▶ Extract
>> Begin
# Natalie



## ~*Midnight Moon*~ (Aug 18, 2009)

My newest Champagne had died of an unknown reason. It happened in a 10hr period. Kind of upset about it. I just wish I knew what happened. 

She wasfine when I fed them dinner then when I got up in the morning to feed them breakfast I found her.









RIP Natalie


----------



## fuzz16 (Aug 18, 2009)

sorry for your loss  maybe it was the stress? she was very pretty though

binky free Natalie


----------



## ~*Midnight Moon*~ (Aug 18, 2009)

It could of been, She showed no signs of stress however. 

Maybe something scared her. :dunno


----------



## CKGS (Aug 18, 2009)

RIP Natalie... So very sorry for your loss.


----------



## pla725 (Aug 18, 2009)

Sorry for your loss.


----------



## SweetSassy (Aug 18, 2009)

Sorry for your loss. urplepansy:Binky Free Natalie urplepansy:

She was beautiful.


----------



## Nancy McClelland (Aug 18, 2009)

we're so sorry for your loss of Natalie--she was certainly a gorgeous bunny. The last one we lost, was Bonnie. Our son came over to feed them and he thought she was all stretched out asleep in her hutch. There were no signs of any thing before and she was only about 4 years old. Things just happen we guess, but, it doesn't make it any easier. Rest in peace little girl. :bunnyangel:


----------



## ~*Midnight Moon*~ (Aug 18, 2009)

It is just crazy in my opinion. She was under 6mo.


----------



## Wabbitdad12 (Aug 19, 2009)

I am so sorry for your loss, she isabeautiful bun. You gave her a wonderful home and lots of love, her time may have been short, but her love will last forever. It is never easy when a bunny crosses the bridge, I hope in time your heart will heal.

Dave


----------



## kirsterz09 (Aug 20, 2009)

what a beautiful bun, 
Binky free little Natalie :angelandbunny:


----------
>> End
▶ Task requirements
Repeat the passage of the thread about Natalie word for word, starting at "I am so sorry" and ending at "heart will heal.".

[Stored data]
>> Begin
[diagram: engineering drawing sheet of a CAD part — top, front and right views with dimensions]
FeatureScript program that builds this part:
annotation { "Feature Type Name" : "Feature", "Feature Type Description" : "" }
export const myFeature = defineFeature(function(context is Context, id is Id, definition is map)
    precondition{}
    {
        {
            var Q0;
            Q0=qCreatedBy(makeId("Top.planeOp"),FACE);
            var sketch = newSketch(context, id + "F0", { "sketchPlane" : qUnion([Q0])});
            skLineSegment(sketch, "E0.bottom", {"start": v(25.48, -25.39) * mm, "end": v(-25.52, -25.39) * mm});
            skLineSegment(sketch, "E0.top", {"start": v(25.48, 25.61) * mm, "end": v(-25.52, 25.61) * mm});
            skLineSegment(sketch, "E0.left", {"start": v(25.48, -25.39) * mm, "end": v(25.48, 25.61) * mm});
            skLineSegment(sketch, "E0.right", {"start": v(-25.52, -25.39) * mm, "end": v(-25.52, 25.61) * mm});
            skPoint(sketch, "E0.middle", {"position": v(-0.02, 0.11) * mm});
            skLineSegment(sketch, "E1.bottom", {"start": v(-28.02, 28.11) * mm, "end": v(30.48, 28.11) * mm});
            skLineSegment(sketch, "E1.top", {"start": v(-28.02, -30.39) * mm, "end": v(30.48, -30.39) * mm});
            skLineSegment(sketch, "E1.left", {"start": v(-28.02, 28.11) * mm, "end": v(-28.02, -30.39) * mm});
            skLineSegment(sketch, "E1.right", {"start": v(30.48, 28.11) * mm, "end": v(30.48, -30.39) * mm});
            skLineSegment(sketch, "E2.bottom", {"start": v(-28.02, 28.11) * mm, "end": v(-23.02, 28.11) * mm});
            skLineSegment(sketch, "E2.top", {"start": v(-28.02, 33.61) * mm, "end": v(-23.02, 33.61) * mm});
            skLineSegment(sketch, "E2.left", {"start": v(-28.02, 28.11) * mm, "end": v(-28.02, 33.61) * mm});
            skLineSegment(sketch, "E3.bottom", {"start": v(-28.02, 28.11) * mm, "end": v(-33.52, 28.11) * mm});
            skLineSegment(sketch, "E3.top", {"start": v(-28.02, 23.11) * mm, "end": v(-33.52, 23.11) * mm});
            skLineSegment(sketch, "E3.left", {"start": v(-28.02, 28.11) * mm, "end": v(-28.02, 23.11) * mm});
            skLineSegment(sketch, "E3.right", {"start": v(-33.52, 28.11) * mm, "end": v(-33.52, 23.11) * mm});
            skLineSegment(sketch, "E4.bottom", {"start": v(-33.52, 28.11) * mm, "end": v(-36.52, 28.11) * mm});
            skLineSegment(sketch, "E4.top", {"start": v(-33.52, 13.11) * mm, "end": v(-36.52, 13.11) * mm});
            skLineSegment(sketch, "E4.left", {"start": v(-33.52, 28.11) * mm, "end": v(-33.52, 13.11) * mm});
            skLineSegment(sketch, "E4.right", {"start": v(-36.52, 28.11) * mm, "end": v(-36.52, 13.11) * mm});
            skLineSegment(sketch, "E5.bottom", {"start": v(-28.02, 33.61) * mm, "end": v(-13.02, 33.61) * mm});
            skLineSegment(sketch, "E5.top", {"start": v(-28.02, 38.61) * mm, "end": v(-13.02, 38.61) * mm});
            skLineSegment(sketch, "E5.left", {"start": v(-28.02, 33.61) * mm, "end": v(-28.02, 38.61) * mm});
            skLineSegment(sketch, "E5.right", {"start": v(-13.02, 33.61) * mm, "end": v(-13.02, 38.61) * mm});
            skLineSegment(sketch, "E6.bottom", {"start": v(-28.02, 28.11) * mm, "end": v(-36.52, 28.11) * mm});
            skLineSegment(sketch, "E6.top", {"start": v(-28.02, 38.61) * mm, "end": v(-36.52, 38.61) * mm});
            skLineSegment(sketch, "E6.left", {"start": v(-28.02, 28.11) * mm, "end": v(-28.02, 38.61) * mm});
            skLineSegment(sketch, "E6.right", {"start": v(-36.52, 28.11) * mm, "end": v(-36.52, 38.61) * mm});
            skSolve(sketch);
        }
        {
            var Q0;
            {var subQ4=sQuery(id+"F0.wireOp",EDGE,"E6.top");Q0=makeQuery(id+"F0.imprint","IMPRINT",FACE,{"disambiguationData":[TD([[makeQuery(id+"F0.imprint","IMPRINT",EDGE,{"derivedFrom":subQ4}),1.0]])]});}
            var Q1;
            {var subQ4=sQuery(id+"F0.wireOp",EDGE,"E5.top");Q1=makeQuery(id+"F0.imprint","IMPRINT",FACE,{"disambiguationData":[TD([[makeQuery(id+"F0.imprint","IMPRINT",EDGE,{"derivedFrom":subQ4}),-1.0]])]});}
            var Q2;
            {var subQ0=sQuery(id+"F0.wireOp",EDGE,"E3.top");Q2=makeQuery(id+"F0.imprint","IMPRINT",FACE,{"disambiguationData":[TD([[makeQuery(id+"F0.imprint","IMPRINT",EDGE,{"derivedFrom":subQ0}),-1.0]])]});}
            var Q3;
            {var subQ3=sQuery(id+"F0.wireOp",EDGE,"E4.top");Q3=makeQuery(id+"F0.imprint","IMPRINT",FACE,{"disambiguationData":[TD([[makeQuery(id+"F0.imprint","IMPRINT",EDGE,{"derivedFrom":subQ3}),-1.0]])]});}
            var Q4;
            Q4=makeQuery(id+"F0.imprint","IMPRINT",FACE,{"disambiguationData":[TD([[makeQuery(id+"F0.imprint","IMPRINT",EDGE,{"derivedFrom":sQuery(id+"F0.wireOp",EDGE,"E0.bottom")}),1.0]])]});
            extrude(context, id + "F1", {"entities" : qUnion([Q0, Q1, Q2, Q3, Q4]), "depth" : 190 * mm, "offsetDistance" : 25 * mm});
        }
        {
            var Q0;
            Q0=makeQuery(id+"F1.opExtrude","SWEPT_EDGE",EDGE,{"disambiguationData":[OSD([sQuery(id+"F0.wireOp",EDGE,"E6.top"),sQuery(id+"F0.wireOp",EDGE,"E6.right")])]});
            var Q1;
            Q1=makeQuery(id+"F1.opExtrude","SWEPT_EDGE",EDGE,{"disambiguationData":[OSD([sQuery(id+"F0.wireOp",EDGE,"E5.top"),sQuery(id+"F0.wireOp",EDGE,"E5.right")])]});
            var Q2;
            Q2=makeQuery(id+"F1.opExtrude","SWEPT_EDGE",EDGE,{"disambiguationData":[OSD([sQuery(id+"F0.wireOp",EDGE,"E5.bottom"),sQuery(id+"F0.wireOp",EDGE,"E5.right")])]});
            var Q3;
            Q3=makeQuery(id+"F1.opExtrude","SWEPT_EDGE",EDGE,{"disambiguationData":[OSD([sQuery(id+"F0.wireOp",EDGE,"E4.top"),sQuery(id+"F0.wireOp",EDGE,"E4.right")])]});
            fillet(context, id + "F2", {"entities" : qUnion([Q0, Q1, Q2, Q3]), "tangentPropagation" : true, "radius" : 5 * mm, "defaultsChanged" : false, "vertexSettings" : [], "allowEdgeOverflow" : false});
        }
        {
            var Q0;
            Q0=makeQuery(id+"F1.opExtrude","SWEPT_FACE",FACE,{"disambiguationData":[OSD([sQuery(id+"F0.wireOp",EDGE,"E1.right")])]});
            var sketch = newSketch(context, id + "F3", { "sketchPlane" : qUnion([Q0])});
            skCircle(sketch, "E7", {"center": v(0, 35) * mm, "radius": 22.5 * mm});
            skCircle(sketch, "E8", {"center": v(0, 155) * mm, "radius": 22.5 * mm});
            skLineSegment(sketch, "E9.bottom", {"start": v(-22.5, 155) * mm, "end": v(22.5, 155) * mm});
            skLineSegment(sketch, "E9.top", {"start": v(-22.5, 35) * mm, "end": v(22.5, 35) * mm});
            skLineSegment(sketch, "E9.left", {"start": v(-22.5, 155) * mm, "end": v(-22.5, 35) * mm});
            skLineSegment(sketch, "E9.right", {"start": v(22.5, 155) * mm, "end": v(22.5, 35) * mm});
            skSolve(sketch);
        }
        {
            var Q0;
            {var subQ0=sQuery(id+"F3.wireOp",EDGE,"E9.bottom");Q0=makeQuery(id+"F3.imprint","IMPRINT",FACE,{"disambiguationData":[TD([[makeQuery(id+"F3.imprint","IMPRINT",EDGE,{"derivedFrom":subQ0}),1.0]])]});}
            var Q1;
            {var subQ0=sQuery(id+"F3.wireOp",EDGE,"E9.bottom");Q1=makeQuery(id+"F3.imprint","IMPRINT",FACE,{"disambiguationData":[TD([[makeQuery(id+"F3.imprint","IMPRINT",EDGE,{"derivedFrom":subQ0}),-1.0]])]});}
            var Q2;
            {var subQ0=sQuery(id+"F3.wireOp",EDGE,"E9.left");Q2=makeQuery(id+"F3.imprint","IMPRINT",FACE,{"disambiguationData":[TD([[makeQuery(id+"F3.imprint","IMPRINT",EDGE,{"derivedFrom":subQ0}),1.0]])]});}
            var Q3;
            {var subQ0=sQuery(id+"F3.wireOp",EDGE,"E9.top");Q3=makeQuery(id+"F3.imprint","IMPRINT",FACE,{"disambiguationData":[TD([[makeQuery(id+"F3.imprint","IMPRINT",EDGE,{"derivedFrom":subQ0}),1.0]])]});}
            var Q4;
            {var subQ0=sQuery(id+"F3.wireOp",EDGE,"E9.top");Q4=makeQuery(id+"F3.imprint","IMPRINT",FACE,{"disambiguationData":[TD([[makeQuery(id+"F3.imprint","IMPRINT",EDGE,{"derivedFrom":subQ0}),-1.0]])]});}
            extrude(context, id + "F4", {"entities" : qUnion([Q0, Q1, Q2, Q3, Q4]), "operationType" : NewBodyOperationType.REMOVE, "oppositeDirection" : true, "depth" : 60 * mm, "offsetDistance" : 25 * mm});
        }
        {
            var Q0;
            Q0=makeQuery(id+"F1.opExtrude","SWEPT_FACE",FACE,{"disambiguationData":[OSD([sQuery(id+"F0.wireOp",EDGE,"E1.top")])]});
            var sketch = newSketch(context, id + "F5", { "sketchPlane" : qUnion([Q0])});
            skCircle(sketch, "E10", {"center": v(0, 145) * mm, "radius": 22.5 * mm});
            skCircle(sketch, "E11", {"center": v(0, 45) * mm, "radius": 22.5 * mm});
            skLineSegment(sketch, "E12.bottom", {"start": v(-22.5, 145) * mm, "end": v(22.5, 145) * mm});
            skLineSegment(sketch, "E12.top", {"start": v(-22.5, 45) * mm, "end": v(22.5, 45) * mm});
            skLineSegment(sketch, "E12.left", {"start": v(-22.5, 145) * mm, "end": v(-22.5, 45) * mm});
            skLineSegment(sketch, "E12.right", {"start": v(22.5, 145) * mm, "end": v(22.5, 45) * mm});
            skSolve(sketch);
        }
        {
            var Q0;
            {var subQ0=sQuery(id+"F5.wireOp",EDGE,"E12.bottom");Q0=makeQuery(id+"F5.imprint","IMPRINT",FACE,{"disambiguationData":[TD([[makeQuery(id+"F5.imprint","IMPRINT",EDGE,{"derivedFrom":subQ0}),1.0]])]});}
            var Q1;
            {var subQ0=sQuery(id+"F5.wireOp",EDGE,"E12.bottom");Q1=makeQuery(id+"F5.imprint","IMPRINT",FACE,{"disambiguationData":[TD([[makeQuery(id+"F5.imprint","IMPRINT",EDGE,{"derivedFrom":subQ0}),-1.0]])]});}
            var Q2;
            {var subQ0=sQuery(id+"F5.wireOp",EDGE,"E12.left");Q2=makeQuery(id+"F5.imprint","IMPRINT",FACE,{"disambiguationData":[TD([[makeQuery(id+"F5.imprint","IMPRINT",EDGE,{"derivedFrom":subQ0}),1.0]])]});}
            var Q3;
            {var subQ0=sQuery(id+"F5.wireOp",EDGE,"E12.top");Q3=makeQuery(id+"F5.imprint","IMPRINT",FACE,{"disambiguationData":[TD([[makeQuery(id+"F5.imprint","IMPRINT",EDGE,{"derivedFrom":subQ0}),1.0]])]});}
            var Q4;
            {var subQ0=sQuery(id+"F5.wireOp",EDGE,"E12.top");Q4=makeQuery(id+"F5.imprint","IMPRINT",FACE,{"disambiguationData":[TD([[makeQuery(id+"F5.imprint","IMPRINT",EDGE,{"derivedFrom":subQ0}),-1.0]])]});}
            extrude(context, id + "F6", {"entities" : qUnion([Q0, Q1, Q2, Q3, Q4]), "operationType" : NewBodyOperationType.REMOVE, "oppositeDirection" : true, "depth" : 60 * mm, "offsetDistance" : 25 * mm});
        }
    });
>> End
▶ Written response
I am so sorry for your loss, she isabeautiful bun. You gave her a wonderful home and lots of love, her time may have been short, but her love will last forever. It is never easy when a bunny crosses the bridge, I hope in time your heart will heal.